“It gave us life.”
For sisters Sarbinthe Martin and Nakita Martin, who grew up on Detroit’s east side, the Capuchin Soup Kitchen has been an oasis where they were nourished in mind, body and spirit. Sarbinthe and Nakita were among the first kids to participate in art therapy in what is now the Capuchin Soup Kitchen’s Rosa Parks Children’s and Youth Program, entering when they were still in grade school.
Today, Nakita works at an assembly plant for one of the Detroit three automakers and plans to study nursing, while Sarbinthe works full-time for the Macomb Meals on Wheels program, bringing food
to vulnerable seniors. Sarbinthe and Nakita still keep in touch via social media with the people they met as kids in the Rosa Parks Children’s and Youth Program.
For Nakita, art therapy was transformative. “It challenged us to open up about ourselves and our feelings, and that’s something that we wouldn’t have otherwise had the opportunity or even the desire to do,” said Nakita. “Quite a few people who came through the program still do art to this day.”
“I always credit this place for the positive things that I’ve seen growing up,” said Nakita. The Martins grew up in a large household with six siblings, with all of the challenges that go along with growing up in a large family. Home could be a chaotic place. “This place was an escape from that,” said Nakita. The Rosa Parks Children’s Program provided structure that the sisters agree was a necessary ingredient in order for them to flourish as they have.

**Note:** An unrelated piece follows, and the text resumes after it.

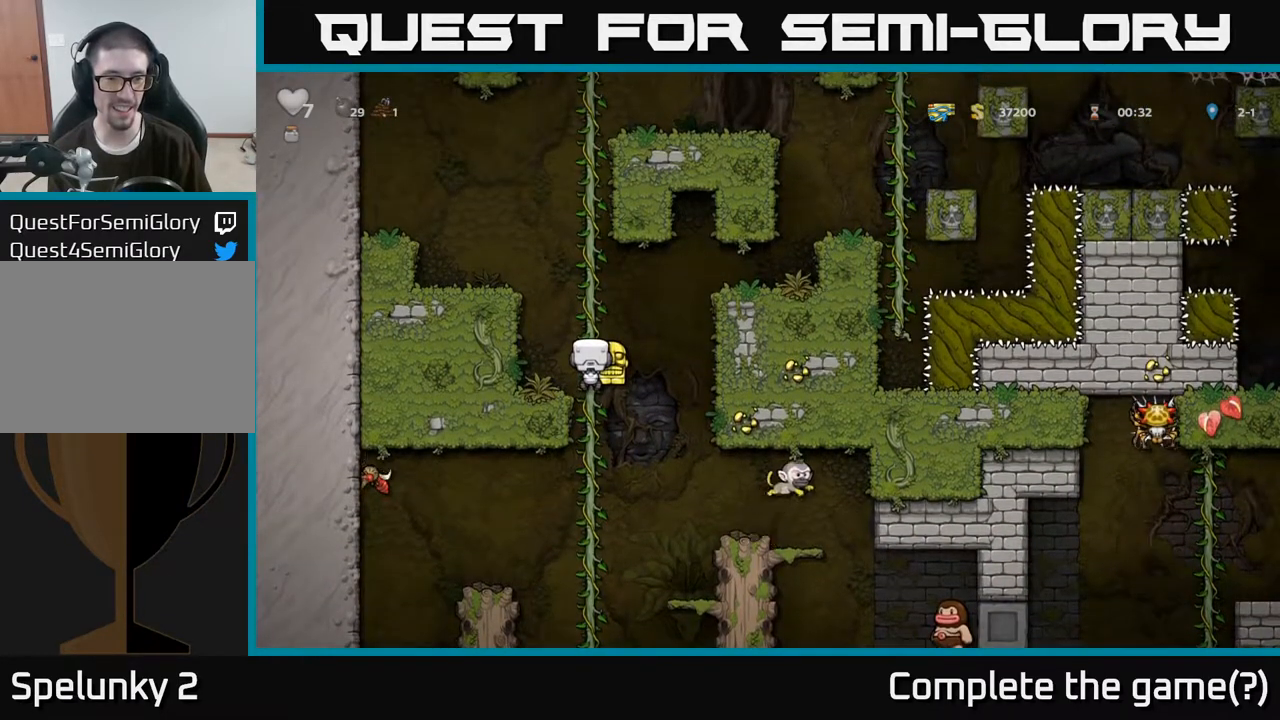
{"buttons": [], "left_stick": "down", "right_stick": "center", "events": [[100, "left_stick", "down"]]}
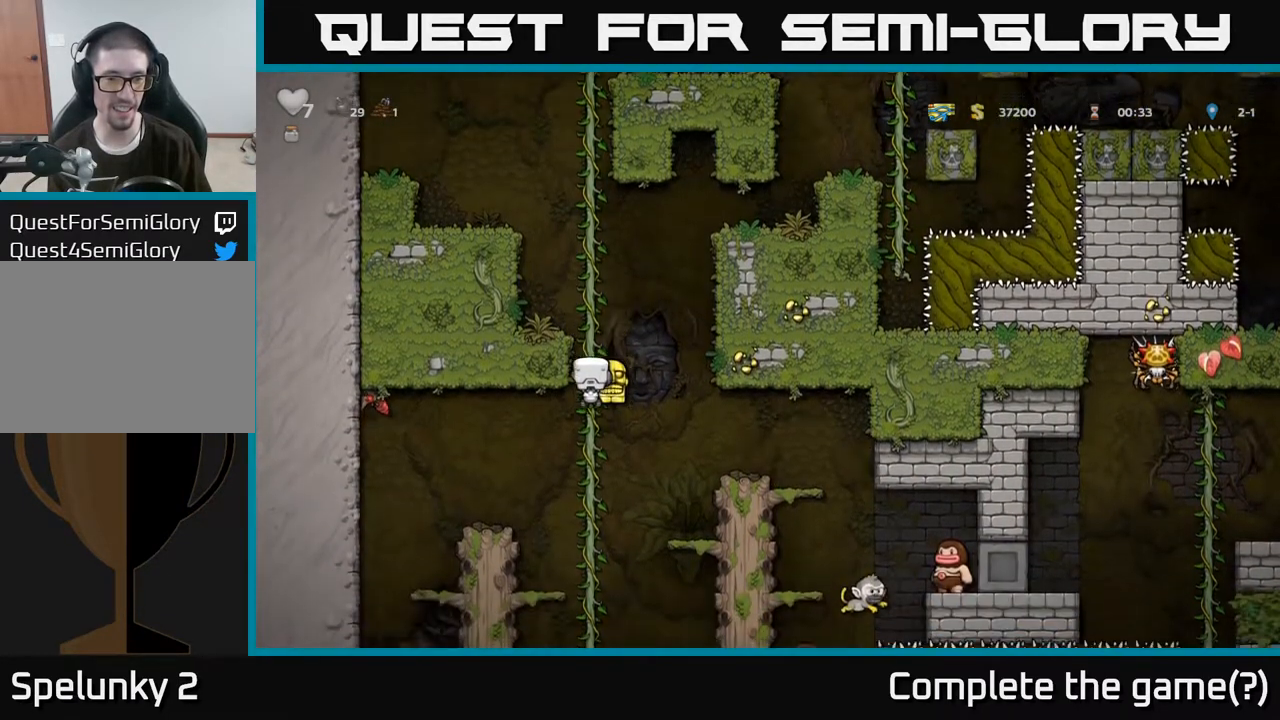
{"buttons": [], "left_stick": "down", "right_stick": "center", "events": [[117, "left_stick", "center"], [283, "left_stick", "down"]]}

As the Rosa Parks Children’s Program evolved, the Martins participated in tutoring, life skills, workplace readiness, financial literacy, gardening, teen support groups, summer camp and other program components. Eventually, they became junior counselors and helped the younger children in the program. As it grew and evolved, the program sought to involve and connect parents and guardians, giving parents and families the opportunity to get to know and support one another as neighbors.
Now, the sisters volunteer as tutors, helping youth along the way toward academic success. “Even after we got older, we came back and tutored other kids,” said Sarbinthe. “It was humbling to be there for others.” In addition, Nakita enrolled her two children, ages eight and nine, in the program last summer. “It was important for them to get to experience that I did, what I felt helped me along the way,” said Nakita.